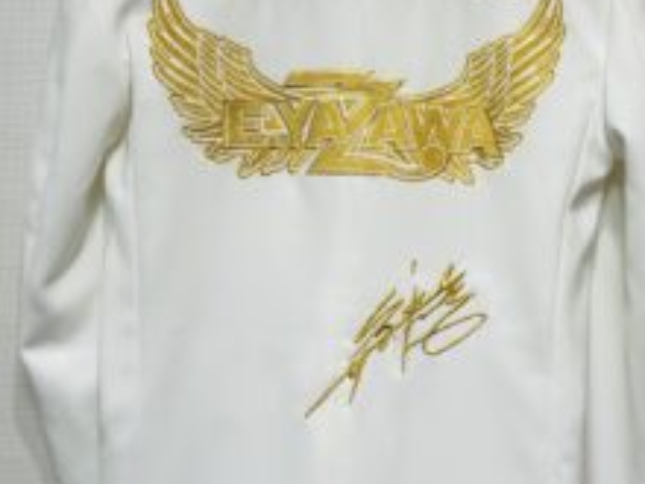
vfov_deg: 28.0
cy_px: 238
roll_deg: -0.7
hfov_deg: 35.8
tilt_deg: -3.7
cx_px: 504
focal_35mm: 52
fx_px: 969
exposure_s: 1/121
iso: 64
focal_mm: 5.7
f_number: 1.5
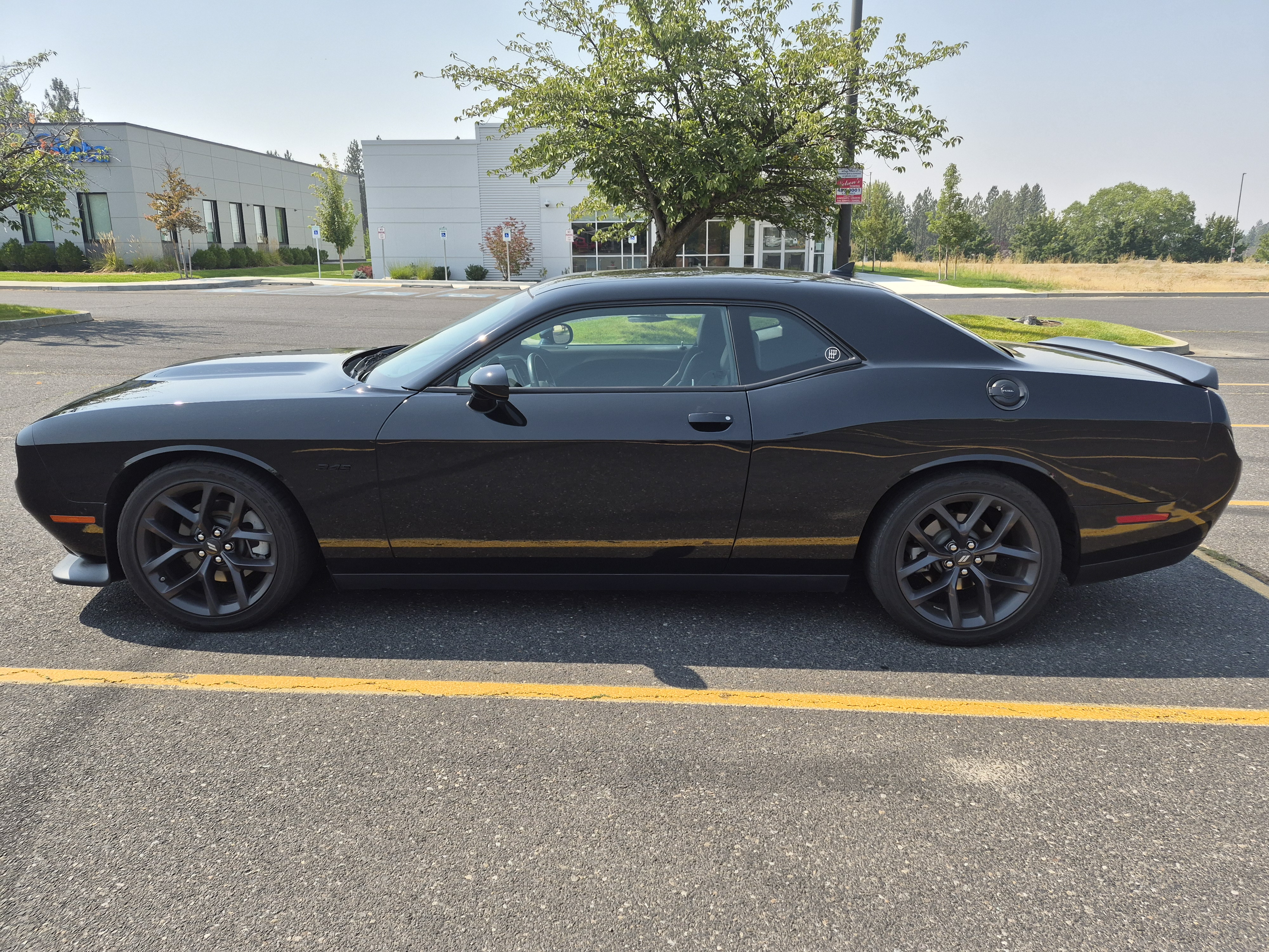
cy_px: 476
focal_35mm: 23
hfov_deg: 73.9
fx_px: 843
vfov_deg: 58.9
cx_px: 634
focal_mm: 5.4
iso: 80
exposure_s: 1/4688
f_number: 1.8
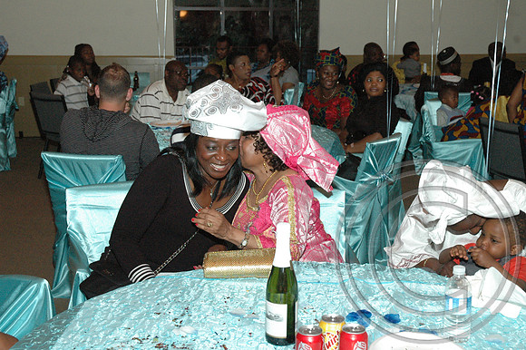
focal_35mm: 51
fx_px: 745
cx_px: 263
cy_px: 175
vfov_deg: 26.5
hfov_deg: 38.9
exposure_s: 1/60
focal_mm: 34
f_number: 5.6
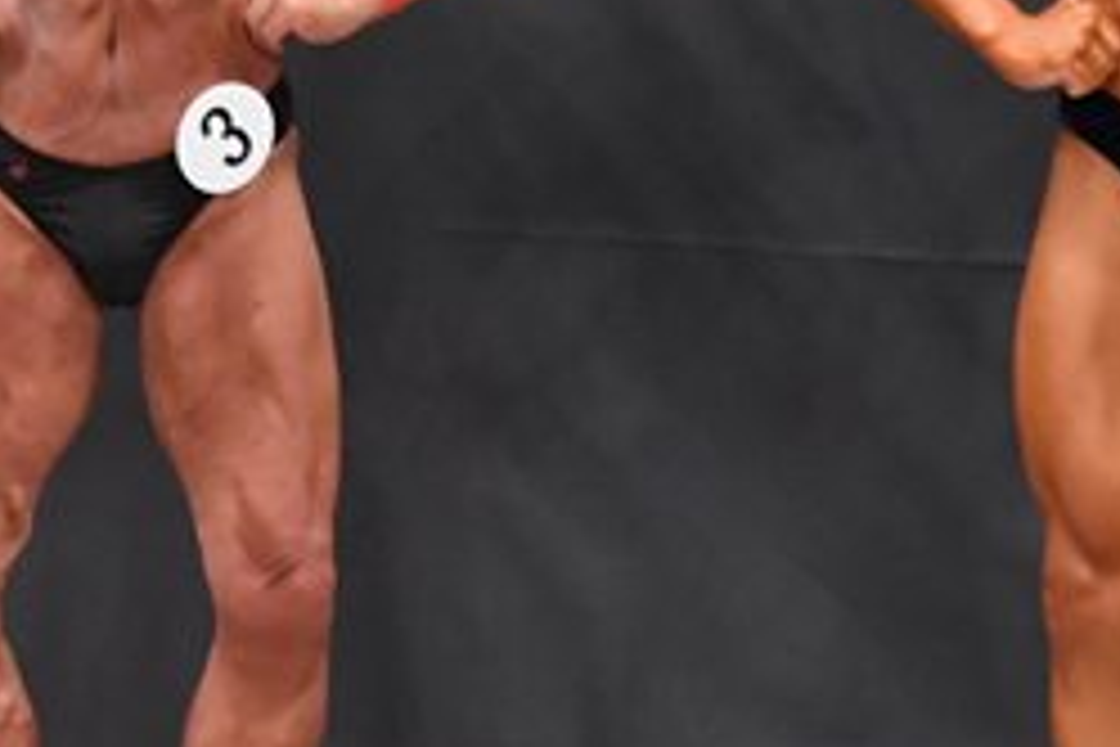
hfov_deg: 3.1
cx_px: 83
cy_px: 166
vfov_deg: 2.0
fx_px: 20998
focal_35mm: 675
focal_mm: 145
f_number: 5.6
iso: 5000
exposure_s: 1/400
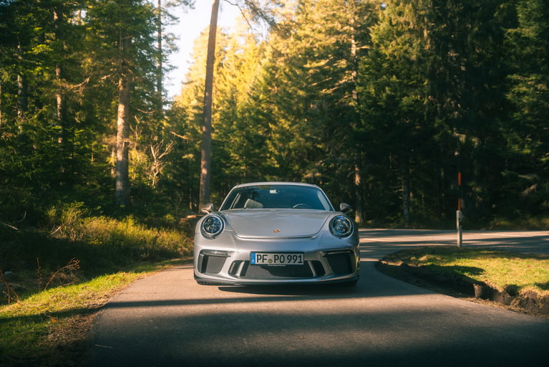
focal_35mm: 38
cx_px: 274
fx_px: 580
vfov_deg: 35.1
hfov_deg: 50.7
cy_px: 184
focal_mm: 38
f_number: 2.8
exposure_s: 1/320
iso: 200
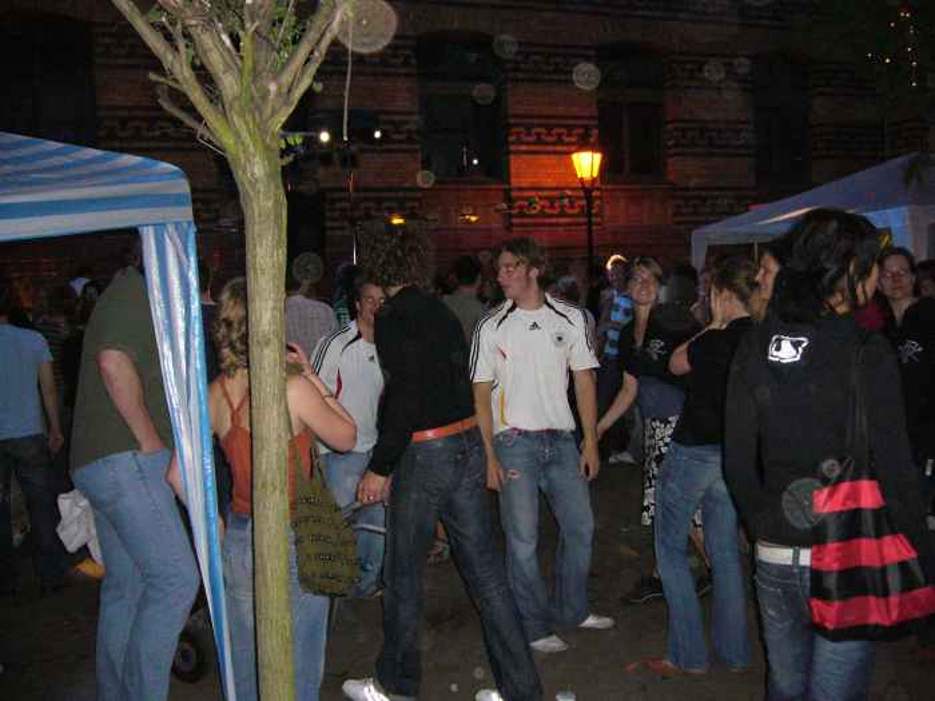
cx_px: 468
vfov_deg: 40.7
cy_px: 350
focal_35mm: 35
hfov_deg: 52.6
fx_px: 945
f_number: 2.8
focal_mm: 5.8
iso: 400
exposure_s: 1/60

====

### Requirement
Your job is to repeat the data exactly, leaving each picture out.

### Reply to the task
vfov_deg: 28.0
cy_px: 238
roll_deg: -0.7
hfov_deg: 35.8
tilt_deg: -3.7
cx_px: 504
focal_35mm: 52
fx_px: 969
exposure_s: 1/121
iso: 64
focal_mm: 5.7
f_number: 1.5
cy_px: 476
focal_35mm: 23
hfov_deg: 73.9
fx_px: 843
vfov_deg: 58.9
cx_px: 634
focal_mm: 5.4
iso: 80
exposure_s: 1/4688
f_number: 1.8
focal_35mm: 51
fx_px: 745
cx_px: 263
cy_px: 175
vfov_deg: 26.5
hfov_deg: 38.9
exposure_s: 1/60
focal_mm: 34
f_number: 5.6
hfov_deg: 3.1
cx_px: 83
cy_px: 166
vfov_deg: 2.0
fx_px: 20998
focal_35mm: 675
focal_mm: 145
f_number: 5.6
iso: 5000
exposure_s: 1/400
focal_35mm: 38
cx_px: 274
fx_px: 580
vfov_deg: 35.1
hfov_deg: 50.7
cy_px: 184
focal_mm: 38
f_number: 2.8
exposure_s: 1/320
iso: 200
cx_px: 468
vfov_deg: 40.7
cy_px: 350
focal_35mm: 35
hfov_deg: 52.6
fx_px: 945
f_number: 2.8
focal_mm: 5.8
iso: 400
exposure_s: 1/60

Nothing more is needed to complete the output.